__Data extracted from a collection__.
[Start of Attachment]
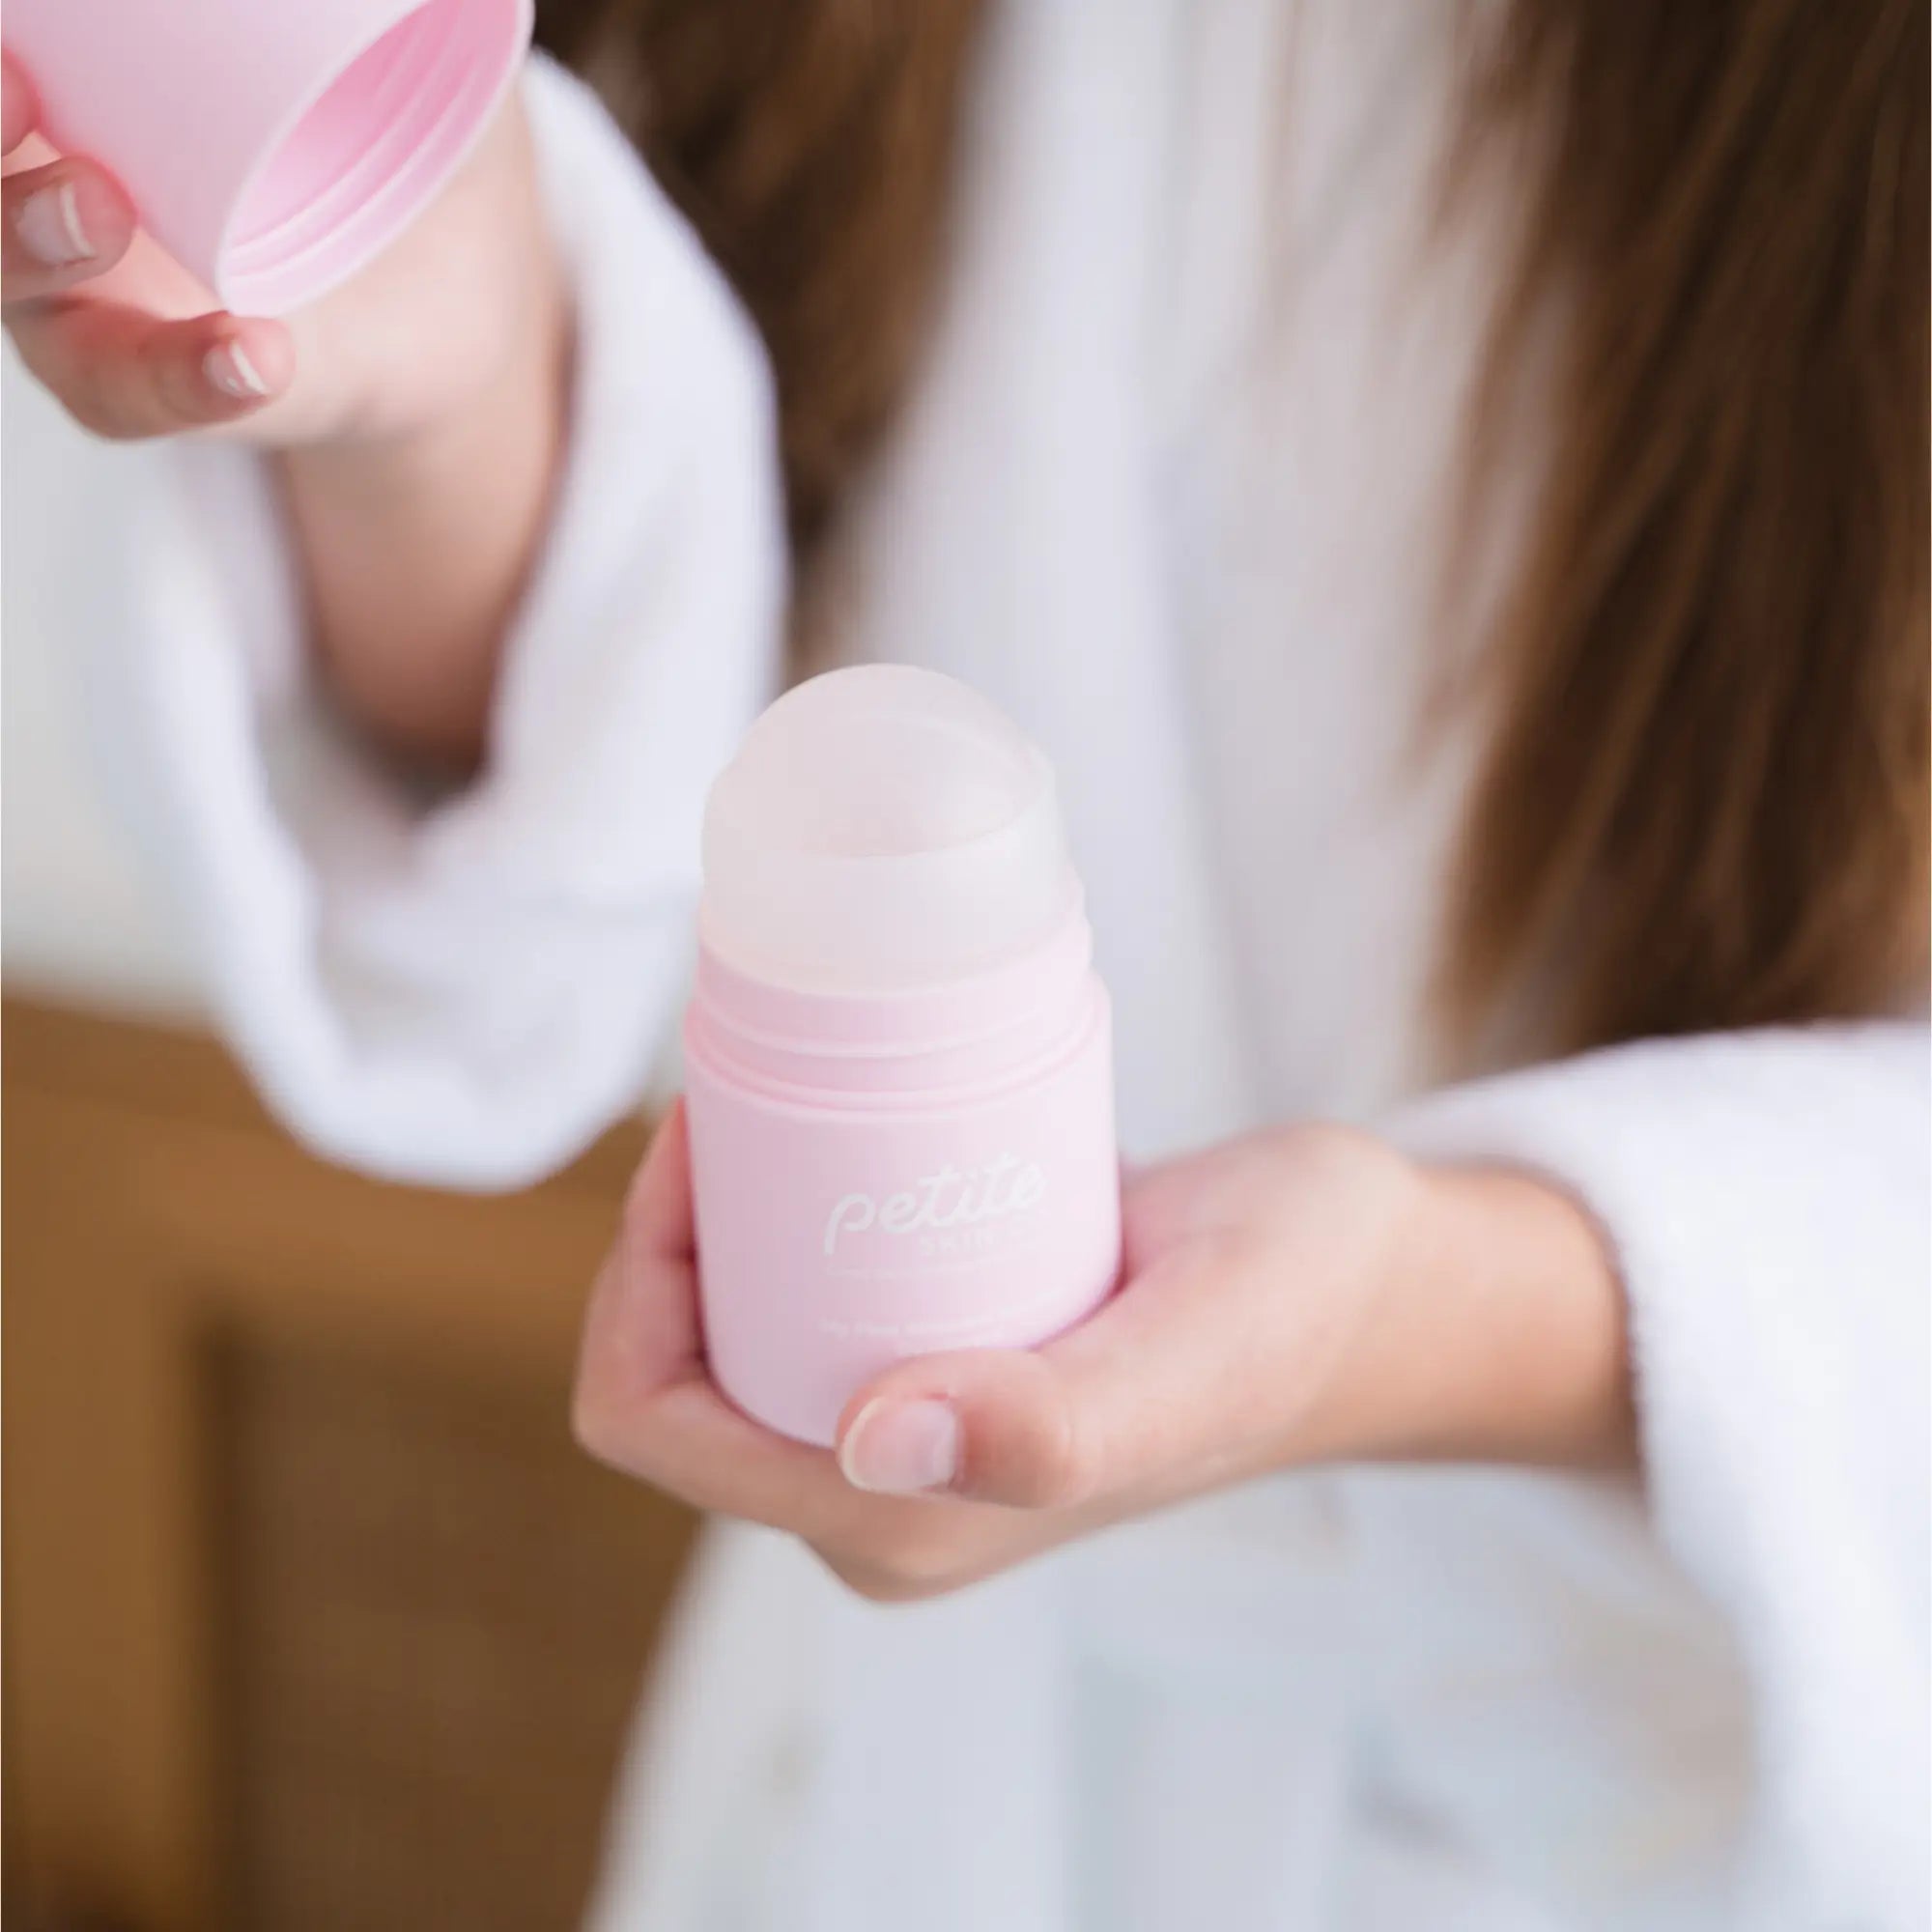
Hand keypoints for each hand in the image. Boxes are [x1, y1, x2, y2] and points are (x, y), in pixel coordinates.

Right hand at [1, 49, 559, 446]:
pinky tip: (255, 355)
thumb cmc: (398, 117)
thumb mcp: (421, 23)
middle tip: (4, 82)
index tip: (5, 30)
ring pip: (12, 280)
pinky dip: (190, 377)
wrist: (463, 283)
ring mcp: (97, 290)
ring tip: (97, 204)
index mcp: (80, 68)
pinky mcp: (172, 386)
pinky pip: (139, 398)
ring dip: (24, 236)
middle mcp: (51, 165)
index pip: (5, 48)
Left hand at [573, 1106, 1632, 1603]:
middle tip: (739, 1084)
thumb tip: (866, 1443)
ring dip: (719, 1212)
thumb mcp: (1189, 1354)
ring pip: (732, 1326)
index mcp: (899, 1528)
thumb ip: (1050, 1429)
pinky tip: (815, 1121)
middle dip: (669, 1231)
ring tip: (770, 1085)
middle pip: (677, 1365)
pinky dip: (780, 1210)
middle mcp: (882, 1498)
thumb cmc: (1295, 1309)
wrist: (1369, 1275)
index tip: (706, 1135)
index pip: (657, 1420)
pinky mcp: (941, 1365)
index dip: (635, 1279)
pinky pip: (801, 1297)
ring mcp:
[End of Attachment]
__The problem__.
All entries above should be returned exactly, apart from their pictures.

__Exercise output__.
Hand keypoints for each hand in the image. Boxes are [x1, y1, x2, y2] and points are (x, y), in pixel coordinates.

Right hand at [1, 49, 559, 446]:
pinky tip: (255, 355)
thumb cmc: (398, 117)
thumb mcp: (421, 23)
middle tip: (4, 82)
index tip: (5, 30)
ring pip: (12, 280)
pinky dip: (190, 377)
wrist: (463, 283)
ring mcp: (97, 290)
ring tip: (97, 204)
index mcp: (80, 68)
pinky mcp: (172, 386)
pinky pip: (139, 398)
ring dip: (24, 236)
middle mcp: (51, 165)
index pip: (5, 48)
Left hand at [573, 1106, 1632, 1603]:
middle tip: (739, 1084)
thumb tip: (866, 1443)
ring dip: (719, 1212)
thumb mcp: (1189, 1354)
ring pip: (732, 1326)
index mcp: (899, 1528)
thumb ip: (1050, 1429)
pinky tip: (815, 1121)
middle dip: (669, 1231)
ring tip: (770, 1085)
middle pip: (677, 1365)
pinky dip: (780, 1210)
middle mcp: (882, 1498)
thumb cmc: (1295, 1309)
wrist: (1369, 1275)
index tip: (706, 1135)
index pip: (657, 1420)
pinky mcp: (941, 1365)
index dip: (635, 1279)
pinky pip: (801, 1297)
ring mcp:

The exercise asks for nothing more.